Utilizing this same literary technique in viewing the wife-as-sister scenes offers some intriguing insights. The scene where Isaac passes Rebekah off is perhaps the most difficult of the scenes because it directly interrupts the flow of the biblical narrative. It occurs in the middle of the stories about Jacob and Esau and seems to be completely out of place.  The narrative seems to move back in time, because there is no mention of Jacob and Esau and yet we have just had the scene where Esau sells his birthright.

Differences in the Three Scenes

Looking at all three scenes, as Alter suggests, we see that the dramatic difference between the Isaac-Rebekah scene and the other two scenes is that God does not intervene at all.  It is the only scene where the king discovers the real nature of the relationship by seeing Isaac and Rebekah being intimate with each other [the biblical text uses the euphemism of “playing” with each other]. Why does this scene in particular not have God in the scene? Each of these scenes is about deception.

In the other two scenes God reveals the deception.  In the Isaac scene, God is not present because the text is a foretelling of what is about to happen in Isaac’s life.  He is about to be deceived by his son Jacob dressing up as his son Esau.  God will similarly not be present in his life to tell him the real identities of his sons.

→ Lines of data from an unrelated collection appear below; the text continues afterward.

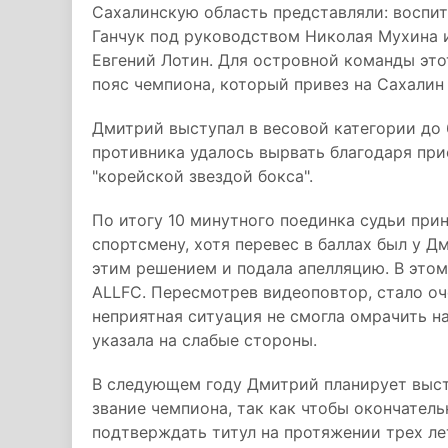
Сахалинскую область представляли: воспит
Ганчук под руководством Николая Мухина 
Евгений Лотин. Для островной команды это
пояс чемпиона, который привез на Сахалин 
Дмитрий выступал в весовой категории до 
противника удалось вырвать благодаря при
"корейской звездой бокса".
По итогу 10 минутного поединка судьи при
спортсмену, хотя перевес в баллах был у Д
этим решением и подала апелляцию. В этом
ALLFC. Пересмотрев видеоповтор, стало оч
неприятная ситуация не смогла омрачить на
указала на слабые стороны.
В следующем году Дмитрий планирует выст
звание чемпиона, так как чтобы окончател
подтверждать титул на протяжении трех ле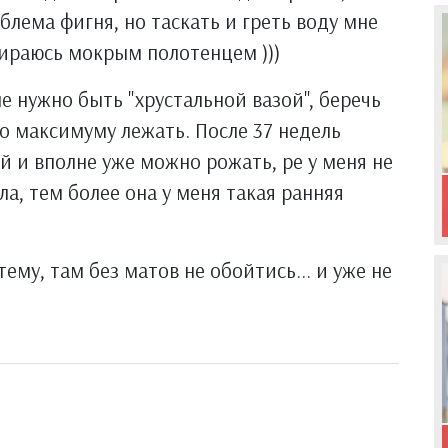
облема фигня, но таскать и греть воду мне
тираюсь мокрым полотенцем )))
не нужно быть "хрустальной вазой", беречь
 по максимуму лежать. После 37 недель
 и вполне уже можно рожать, ре у меня не
ла, тем более она у меня такая ранняя
ему, там без матов не обойтись... и уже не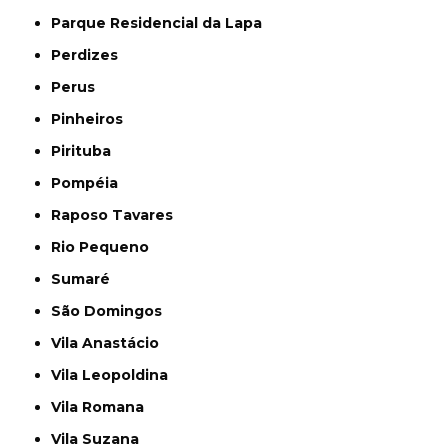
Parque Residencial da Lapa
Perdizes
Perus
Pinheiros
Pirituba
Pompéia
Raposo Tavares
Rio Pequeno
Sumaré
São Domingos
Vila Anastácio
Vila Leopoldina
Vila Romana
Vila Suzana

In the second scene with Abraham, Genesis 20, the significant differences are God’s  appearance in a dream to tell Abimelech the true situation, and Abimelech’s gifts to Abraham as he depart from Gerar.  This scene appears just before the akedah, the aborted command to sacrifice Isaac, which is another scene of deception. God intervenes here through Abimelekh, just as God will, in short order, intervene through an angel and a ram. Abraham’s reward in the wife-sister scene is rather odd, because he certainly did not do anything worthy of reward.

To the contrary, one might assume that he should have been held accountable for his deception. Similarly we find in the akedah that Abraham is rewarded for deceiving Isaac; he receives no chastisement as much as the reader would like to know how he could not have told his son the truth.  But we are reminded here that a divinely ordained deception will work out with divine rewards.

Working back to the first wife-as-sister scene (Genesis 12), the outstanding difference is its setting; this scene takes place in Egypt while the other scenes take place in Gerar. Abraham in fact goes down to Egypt when he has just been told that the land of Canaan was going to be his inheritance.  God intervenes to show Abraham that his rightful place is back in Canaan.  Nahmanides saw that Abraham’s deception was tied to the future punishment of having Abraham’s descendants become slaves in Egypt. Abraham’s deception of Pharoah in his generation foreshadows many future deceptions in Egypt, like Joseph deceiving his brothers; there will, of course, be future plagues in Egypt as Pharoah is plagued here, and Israel will leave with property in hand.  Egypt is a dangerous place, but, as Abraham’s first experience shows and foreshadows, God will redeem his people from Egypt.

The power of Alter’s technique is to show the coherence and artistry of the biblical text.  On first blush the scenes seem obscure, but in viewing them from a literary perspective, we know that the biblical author repeatedly comes back to the theme of deception–Joseph deceiving his brothers, Joseph’s brothers deceiving Jacob, Jacob deceiving Isaac, etc. The wife-sister acts of deception fit into this general motif and each scene uniquely foreshadows the future deceptions which befall the biblical characters.